▶ [What you will do]
Give back all of the records, exactly and completely.
------
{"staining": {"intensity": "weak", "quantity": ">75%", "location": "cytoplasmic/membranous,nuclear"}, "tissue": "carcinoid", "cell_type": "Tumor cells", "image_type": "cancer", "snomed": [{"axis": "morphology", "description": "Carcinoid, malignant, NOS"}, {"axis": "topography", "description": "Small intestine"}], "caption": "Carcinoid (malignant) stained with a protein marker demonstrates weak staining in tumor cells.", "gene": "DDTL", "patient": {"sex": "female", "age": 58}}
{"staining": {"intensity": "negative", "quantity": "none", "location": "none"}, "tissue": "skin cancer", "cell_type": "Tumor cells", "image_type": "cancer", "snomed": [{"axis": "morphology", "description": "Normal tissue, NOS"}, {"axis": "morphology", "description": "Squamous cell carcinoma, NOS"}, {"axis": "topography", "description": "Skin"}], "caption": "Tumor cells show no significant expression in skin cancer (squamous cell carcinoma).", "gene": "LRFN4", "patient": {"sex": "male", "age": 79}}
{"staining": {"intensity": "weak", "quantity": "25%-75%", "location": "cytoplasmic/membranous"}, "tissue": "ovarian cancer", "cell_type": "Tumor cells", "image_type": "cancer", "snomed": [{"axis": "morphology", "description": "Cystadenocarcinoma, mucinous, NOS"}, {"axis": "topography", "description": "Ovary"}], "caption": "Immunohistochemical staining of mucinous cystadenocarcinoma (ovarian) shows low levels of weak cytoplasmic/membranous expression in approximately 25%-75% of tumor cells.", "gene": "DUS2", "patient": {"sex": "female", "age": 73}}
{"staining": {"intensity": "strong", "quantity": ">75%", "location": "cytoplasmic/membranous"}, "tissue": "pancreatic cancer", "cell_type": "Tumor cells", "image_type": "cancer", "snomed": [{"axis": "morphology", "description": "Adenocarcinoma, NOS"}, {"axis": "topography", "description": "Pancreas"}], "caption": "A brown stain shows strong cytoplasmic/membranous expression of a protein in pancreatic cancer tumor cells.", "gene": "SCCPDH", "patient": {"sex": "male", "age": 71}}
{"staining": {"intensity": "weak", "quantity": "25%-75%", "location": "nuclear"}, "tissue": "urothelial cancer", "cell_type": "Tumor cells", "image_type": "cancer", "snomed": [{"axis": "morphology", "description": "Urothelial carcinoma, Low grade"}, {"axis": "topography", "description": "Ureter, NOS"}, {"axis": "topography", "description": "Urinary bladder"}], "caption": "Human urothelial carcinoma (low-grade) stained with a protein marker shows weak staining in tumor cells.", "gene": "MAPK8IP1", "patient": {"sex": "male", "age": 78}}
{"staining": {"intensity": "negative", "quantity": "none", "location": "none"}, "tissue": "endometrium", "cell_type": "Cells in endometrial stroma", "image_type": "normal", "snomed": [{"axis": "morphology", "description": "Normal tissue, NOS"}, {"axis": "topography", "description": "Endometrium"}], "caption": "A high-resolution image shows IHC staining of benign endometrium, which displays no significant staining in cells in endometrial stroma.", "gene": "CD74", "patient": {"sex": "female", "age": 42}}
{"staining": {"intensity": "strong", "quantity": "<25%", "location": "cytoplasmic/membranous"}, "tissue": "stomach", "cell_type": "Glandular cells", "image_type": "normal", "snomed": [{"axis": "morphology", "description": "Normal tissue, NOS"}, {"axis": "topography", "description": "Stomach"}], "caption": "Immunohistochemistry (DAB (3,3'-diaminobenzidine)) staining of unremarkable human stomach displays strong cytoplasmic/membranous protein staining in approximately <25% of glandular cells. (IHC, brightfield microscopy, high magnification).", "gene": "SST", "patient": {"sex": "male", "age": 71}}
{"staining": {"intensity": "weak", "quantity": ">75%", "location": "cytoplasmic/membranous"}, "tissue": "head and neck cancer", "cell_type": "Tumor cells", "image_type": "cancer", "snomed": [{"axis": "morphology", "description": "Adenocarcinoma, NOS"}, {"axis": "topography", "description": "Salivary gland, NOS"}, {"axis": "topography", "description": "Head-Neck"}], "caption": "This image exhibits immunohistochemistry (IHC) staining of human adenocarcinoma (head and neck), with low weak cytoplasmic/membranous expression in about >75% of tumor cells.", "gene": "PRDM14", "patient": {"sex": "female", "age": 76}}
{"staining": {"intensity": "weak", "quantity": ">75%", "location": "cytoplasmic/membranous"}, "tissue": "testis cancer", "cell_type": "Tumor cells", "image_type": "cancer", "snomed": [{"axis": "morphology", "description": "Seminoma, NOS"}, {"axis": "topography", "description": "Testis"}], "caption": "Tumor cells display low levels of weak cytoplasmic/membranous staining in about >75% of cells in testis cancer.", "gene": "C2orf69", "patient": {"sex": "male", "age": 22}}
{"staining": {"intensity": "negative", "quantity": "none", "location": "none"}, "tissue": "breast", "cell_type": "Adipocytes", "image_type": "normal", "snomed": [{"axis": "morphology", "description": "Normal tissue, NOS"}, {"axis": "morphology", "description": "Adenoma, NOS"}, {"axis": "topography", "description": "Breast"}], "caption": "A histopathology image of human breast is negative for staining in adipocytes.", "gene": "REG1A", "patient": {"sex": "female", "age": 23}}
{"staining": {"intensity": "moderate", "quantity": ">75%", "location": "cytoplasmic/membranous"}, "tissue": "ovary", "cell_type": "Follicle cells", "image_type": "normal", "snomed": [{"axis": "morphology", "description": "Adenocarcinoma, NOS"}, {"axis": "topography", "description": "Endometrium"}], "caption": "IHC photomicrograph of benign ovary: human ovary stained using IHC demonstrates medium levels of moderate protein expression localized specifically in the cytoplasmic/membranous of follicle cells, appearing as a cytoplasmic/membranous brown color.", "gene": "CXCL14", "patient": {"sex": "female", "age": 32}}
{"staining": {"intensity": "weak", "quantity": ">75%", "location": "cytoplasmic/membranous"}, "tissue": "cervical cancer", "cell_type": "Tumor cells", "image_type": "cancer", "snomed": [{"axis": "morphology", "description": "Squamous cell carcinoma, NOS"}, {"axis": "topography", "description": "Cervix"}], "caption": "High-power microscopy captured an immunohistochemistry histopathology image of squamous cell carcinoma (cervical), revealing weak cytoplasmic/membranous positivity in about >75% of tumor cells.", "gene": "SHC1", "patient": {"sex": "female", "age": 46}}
------
▶ [The answer]
{"staining": {"intensity": "weak", "quantity": ">75%", "location": "cytoplasmic/membranous,nuclear"}, "tissue": "carcinoid", "cell_type": "Tumor cells", "image_type": "cancer", "snomed": [{"axis": "morphology", "description": "Carcinoid, malignant, NOS"}, {"axis": "topography", "description": "Small intestine"}], "caption": "Carcinoid (malignant) stained with a protein marker demonstrates weak staining in tumor cells.", "gene": "DDTL", "patient": {"sex": "female", "age": 58}}
{"staining": {"intensity": "negative", "quantity": "none", "location": "none"}, "tissue": "skin cancer", "cell_type": "Tumor cells", "image_type": "cancer", "snomed": [{"axis": "morphology", "description": "Normal tissue, NOS"}, {"axis": "morphology", "description": "Squamous cell carcinoma, NOS"}, {"axis": "topography", "description": "Skin"}], "caption": "Tumor cells show no significant expression in skin cancer (squamous cell carcinoma).", "gene": "LRFN4", "patient": {"sex": "male", "age": 79}}
{"staining": {"intensity": "weak", "quantity": "25%-75%", "location": "cytoplasmic/membranous"}, "tissue": "ovarian cancer", "cell_type": "Tumor cells", "image_type": "cancer", "snomed": [{"axis": "morphology", "description": "Cystadenocarcinoma, mucinous, NOS"}, {"axis": "topography", "description": "Ovary"}], "caption": "Immunohistochemical staining of mucinous cystadenocarcinoma (ovarian) shows low levels of weak cytoplasmic/membranous expression in approximately 25%-75% of tumor cells.", "gene": "DUS2", "patient": {"sex": "female", "age": 73}}
{"staining": {"intensity": "strong", "quantity": ">75%", "location": "cytoplasmic/membranous"}, "tissue": "pancreatic cancer", "cell_type": "Tumor cells", "image_type": "cancer", "snomed": [{"axis": "morphology", "description": "Adenocarcinoma, NOS"}, {"axis": "topography", "description": "Pancreas"}], "caption": "A brown stain shows strong cytoplasmic/membranous expression of a protein in pancreatic cancer tumor cells.", "gene": "SCCPDH", "patient": {"sex": "male", "age": 71}}
{"staining": {"intensity": "weak", "quantity": "25%-75%", "location": "nuclear"}, "tissue": "urothelial cancer", "cell_type": "Tumor cells", "image_type": "cancer", "snomed": [{"axis": "morphology", "description": "Urothelial carcinoma, Low grade"}, {"axis": "topography", "description": "Ureter, NOS"}, {"axis": "topography", "description": "Urinary bladder"}], "caption": "Human urothelial carcinoma (low-grade) stained with a protein marker shows weak staining in tumor cells.", "gene": "MAPK8IP1", "patient": {"sex": "male", "age": 78}}
{"staining": {"intensity": "negative", "quantity": "none", "location": "none"}, "tissue": "endometrium", "cell_type": "Cells in endometrial stroma", "image_type": "normal", "snomed": [{"axis": "morphology", "description": "Normal tissue, NOS"}, {"axis": "topography", "description": "Endometrium"}], "caption": "A high-resolution image shows IHC staining of benign endometrium, which displays no significant staining in cells in endometrial stroma.", "gene": "CD74", "patient": {"sex": "female", "age": 42}}
{"staining": {"intensity": "strong", "quantity": "<25%", "location": "cytoplasmic/membranous"}, "tissue": "stomach", "cell_type": "Glandular cells", "image_type": "normal", "snomed": [{"axis": "morphology", "description": "Normal tissue, NOS"}, {"axis": "topography", "description": "Stomach"}], "caption": "Immunohistochemistry (DAB (3,3'-diaminobenzidine)) staining of unremarkable human stomach displays strong cytoplasmic/membranous protein staining in approximately <25% of glandular cells. (IHC, brightfield microscopy, high magnification).", "gene": "SST", "patient": {"sex": "male", "age": 71}}
{"staining": {"intensity": "weak", "quantity": ">75%", "location": "cytoplasmic/membranous"}, "tissue": "head and neck cancer", "cell_type": "Tumor cells", "image_type": "cancer", "snomed": [{"axis": "morphology", "description": "Adenocarcinoma, NOS"}, {"axis": "topography", "description": "Salivary gland, NOS"}, {"axis": "topography", "description": "Head-Neck"}], "caption": "This image exhibits immunohistochemistry (IHC) staining of human adenocarcinoma (head and neck), with low weak cytoplasmic/membranous expression in about >75% of tumor cells.", "gene": "PRDM14", "patient": {"sex": "female", "age": 76}}
{"staining": {"intensity": "weak", "quantity": ">75%", "location": "cytoplasmic/membranous"}, "tissue": "testis cancer", "cell_type": "Tumor cells", "image_type": "cancer", "snomed": [{"axis": "morphology", "description": "Seminoma, NOS"}, {"axis": "topography", "description": "Testis"}], "caption": "Tumor cells display low levels of weak cytoplasmic/membranous staining in about >75% of cells in testis cancer.", "gene": "C2orf69", "patient": {"sex": "male", "age": 22}}
{"staining": {"intensity": "negative", "quantity": "none", "location": "none"}, "tissue": "breast", "cell_type": "Adipocytes", "image_type": "normal", "snomed": [{"axis": "morphology", "description": "Normal tissue, NOS"}, {"axis": "morphology", "description": "Adenoma, NOS"}, {"axis": "topography", "description": "Breast"}], "caption": "A histopathology image of human breast is negative for staining in adipocytes.", "gene": "REG1A", "patient": {"sex": "female", "age": 23}}
{"staining": {"intensity": "moderate", "quantity": ">75%", "location": "cytoplasmic/membranous"}, "tissue": "ovary", "cell_type": "Follicle cells", "image_type": "normal", "snomed": [{"axis": "morphology", "description": "Adenocarcinoma, NOS"}, {"axis": "topography", "description": "Endometrium"}], "caption": "IHC photomicrograph of benign ovary: human ovary stained using IHC demonstrates medium levels of moderate protein expression localized specifically in the cytoplasmic/membranous of follicle cells, appearing as a cytoplasmic/membranous brown color.", "gene": "CXCL14", "patient": {"sex": "female", "age": 32}}
{"staining": {"intensity": "weak", "quantity": ">75%", "location": "cytoplasmic/membranous"}, "tissue": "cervical cancer", "cell_type": "Tumor cells", "image_type": "cancer", "snomed": [{"axis": "morphology", "description": "Squamous cell carcinoma, NOS"}, {"axis": "topography", "description": "Cervix"}], "caption": "High-power microscopy captured an immunohistochemistry histopathology image of squamous cell carcinoma (cervical), revealing weak cytoplasmic/membranous positivity in about >75% of tumor cells.", "gene": "SHC1", "patient": {"sex": "female", "age": 46}}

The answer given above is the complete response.